◆ **List of tasks**
1. In the anchor-box passage, what backbone is the Faster R-CNN model with an FPN based on?
2. What downscaling factors does the anchor-box passage give for the five FPN feature layers?

◆ **Reading passage**
Based on the elbow method visualization results depicted in Fig. 3, we have preliminarily determined the preferable number of clusters, $k$, to lie between 7 and 10. The visualization of the cluster center dimensions for four different cluster counts, ranging from 7 to 10, is illustrated in Fig. 4. We opted for $k = 9$ as the number of clusters, as this configuration provided a more comprehensive coverage of the two-dimensional space compared to $k = 7$ and 8. For instance, the region around the point (107.0, 133.1) in Fig. 4c is not effectively encompassed by cluster centers in Fig. 4a,b. Furthermore, compared to the case with $k = 10$, the visualization for $k = 9$ does not exhibit any notably vacant areas. Based on these observations, $k = 9$ was selected as the cluster number.

In optimizing anchor boxes for the FPN feature layers, we employed a size-scaling approach grounded in k-means clustering analysis tailored to each specific feature layer. In the case of our experiments with the Faster R-CNN model equipped with an FPN and based on a ResNeXt101 64x4d backbone, its five feature layers were observed to be downscaled by factors of 4, 8, 16, 32, and 64, respectively, relative to the original input image size. Consequently, we scaled the sizes of the anchor boxes fed into each feature layer in accordance with these downscaling factors, ranging from 4 to 64 times smaller than the sizes determined by the cluster analysis.

◆ **Records supplied**
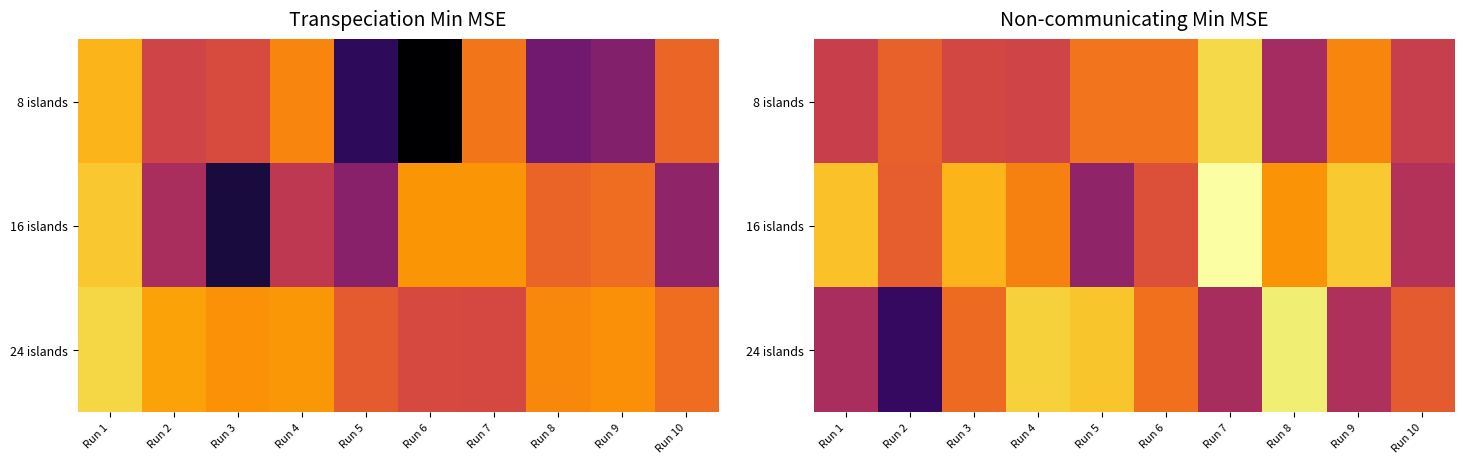

At how many categories does at least one series exceed 693?

8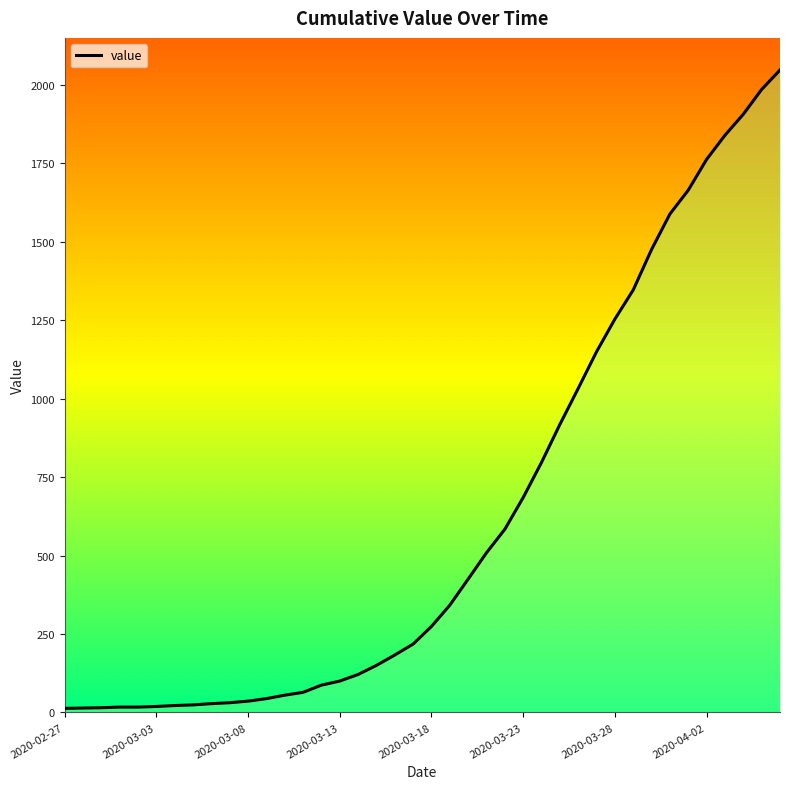

How many categories are shown in the chart?

40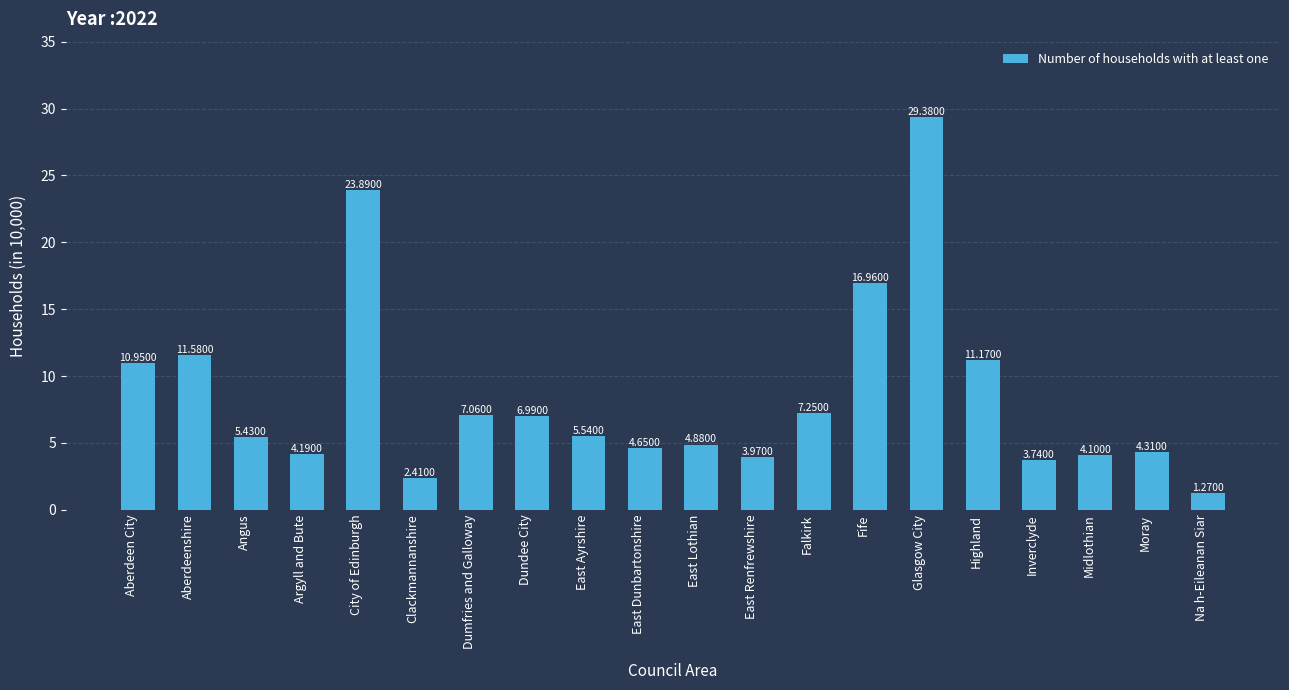

What is the maximum value shown in the chart?

29.4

◆ **Solved tasks**
1. ResNeXt101 64x4d

2. 4, 8, 16, 32, and 64